Marcela não
aguentava mais se olhar no espelho. As luzes simplesmente não se refletiam
direito. O espelho não projetava o que ela queria ver. Todos os espelhos
estavam cobertos por lençóis. Tirá-los da parede seria mais eficaz, mas, por
algum motivo, isso não cabia no momento. Maquiava-se por instinto. Se
estivéssemos em fevereiro, não seria assim, mas esse maio a fez menos vaidosa.
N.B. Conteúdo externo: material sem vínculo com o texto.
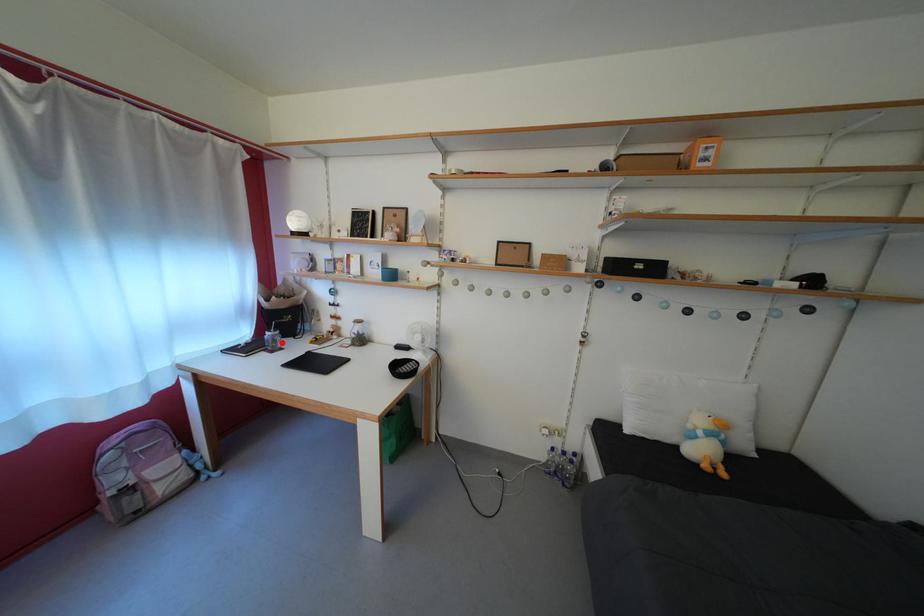
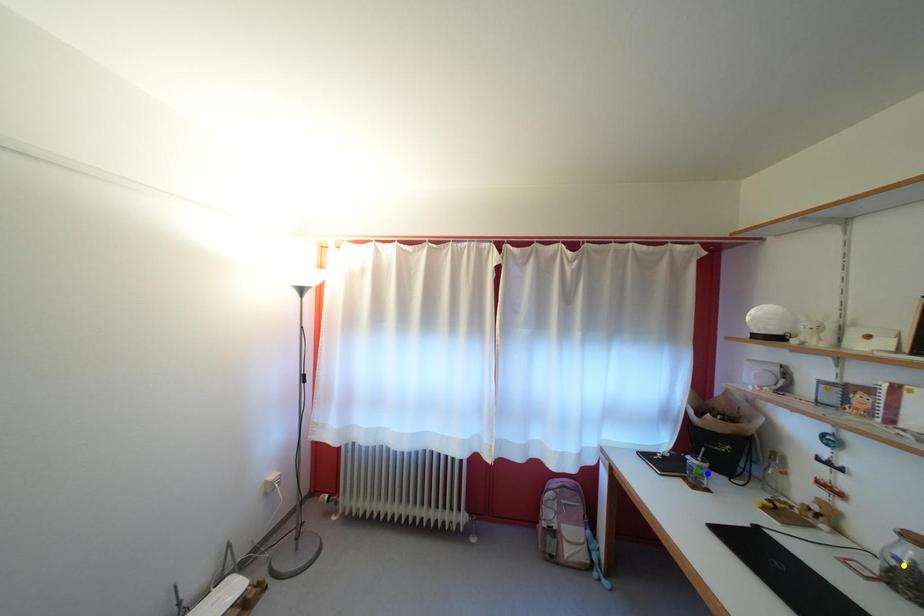
Question: I am providing you with two images of the same scene from different viewpoints. A red point is marked on the first image. You are given multiple points on the second image. Which point in image 2 is actually the same real-world point as the red point in image 1?

Choices:
 (A) yellow point
 (B) green point
 (C) blue point

Answer: (C)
Saiu de casa sem ao menos abrir um pouco as janelas para o sol entrar. Tinha
que ir ao mercado, não sabia exatamente por que, mas a dispensa estava vazia,
não havia telefones em casa, então, resolveu ir atrás de comida pessoalmente.
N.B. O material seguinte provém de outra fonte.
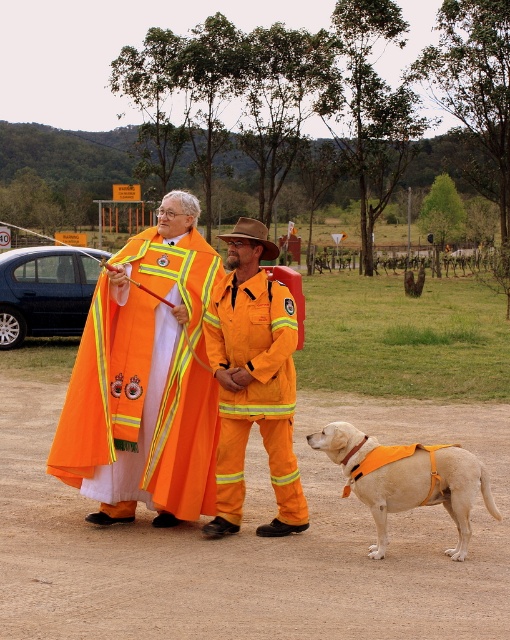
From the picture: You are a photographer trying to capture a clear shot of both the high visibility fabric coat at center and the light brown fabric dog at lower right. Since you want both subjects to be in focus, you need to adjust your camera settings. Which subject should you prioritize focusing on first to ensure both are sharp?

The high visibility fabric coat at center is not as tall as the light brown fabric dog at lower right. To ensure both are in focus, you should focus on the light brown fabric dog at lower right first because it is taller and farther away, requiring a greater depth of field.

You are a photographer planning to capture a group photo of the orange fireproof suit at center and the light brown fabric dog at lower right. To ensure both subjects are in focus, you need to know their relative heights. Which subject is taller?

The orange fireproof suit at center is taller than the light brown fabric dog at lower right.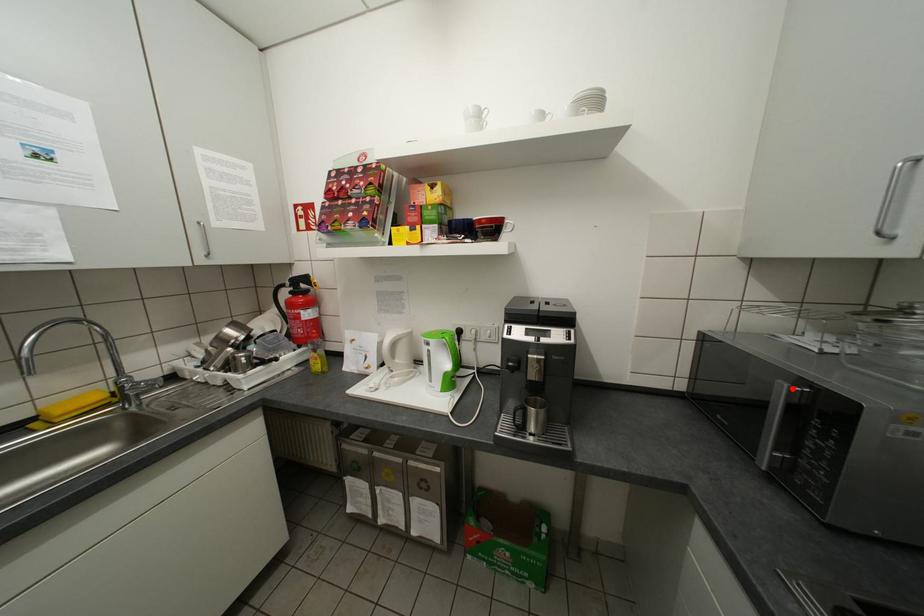
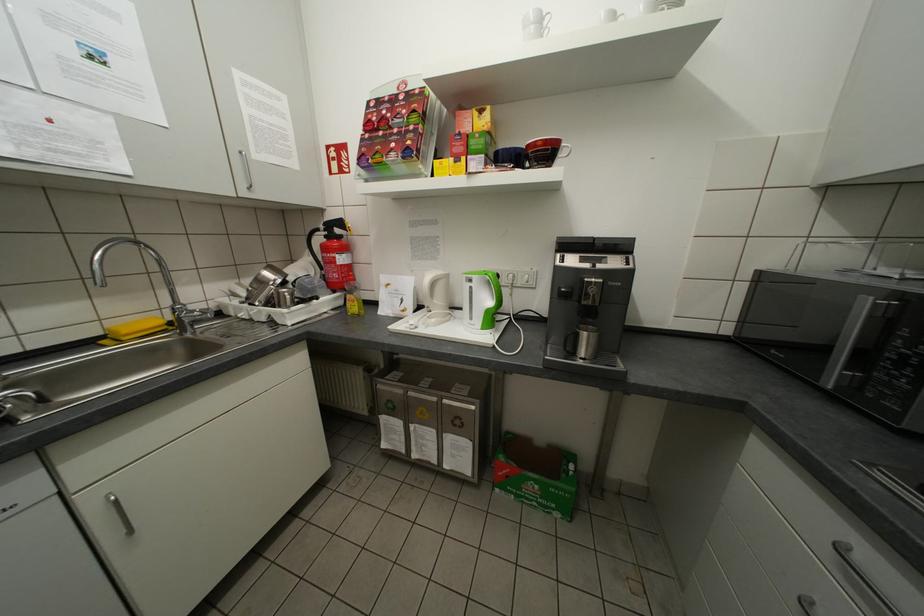
Find the pixel in the second image that matches the highlighted location in the first image.

(877, 302)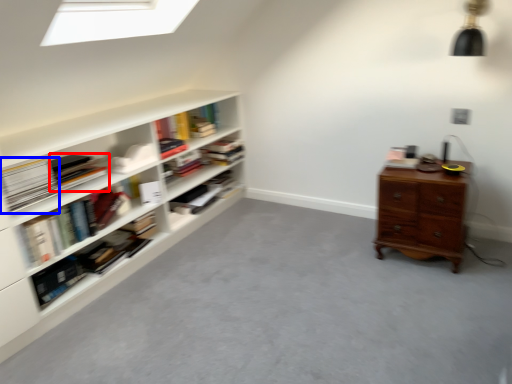
Question: Among these objects, which one is nearest to the camera, book (highlighted by a red box) or paperback book (highlighted by a blue box)?

Choices:
 (A) book
 (B) paperback book

Answer: (B)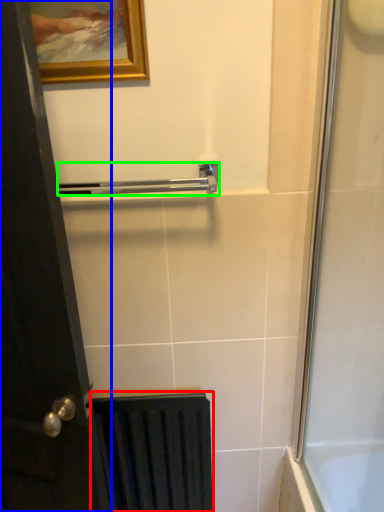
Question: Estimate the real-world distances between objects in this image. Which object is closer to radiator (highlighted by a red box), door (highlighted by a blue box) or towel bar (highlighted by a green box)?

Choices:
 (A) door
 (B) towel bar

Answer: (A)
Marcela não estava acostumada a ir atrás das coisas que queria, mas há uma
primeira vez para tudo. Mesmo se negligenciando, era ainda de uma beleza daquelas
calmas, que só a juventude pode conceber. De repente, passa alguém com um rosto
familiar. Coração pula. Não é ele, Marcela, diz para si mesma. Não é mais uma
possibilidade, ele morreu. E isso não é uma metáfora. O Lucas se foi e você
está aqui. Alguém esbarrou nela e a fez despertar. As pessoas estão sempre
correndo nessa cidade. Entrou no
mercado, pegou algumas coisas na prateleira de frios, abasteceu o carrinho de
bebidas, achou o lugar dos enlatados e foi para o caixa. Viu os cigarros no
anúncio e pensou, por que não? Foi para a casa e abriu um pouco a janela da
cozinha. Não guardou os alimentos, só pensava no cigarro. Nunca havia fumado,
mas parecia certo nesse momento de dor. Acendeu um e tragou dele. Tossiu até
lacrimejar e apagou o cigarro. Quem sabe outro dia eu tento e foi para a sala.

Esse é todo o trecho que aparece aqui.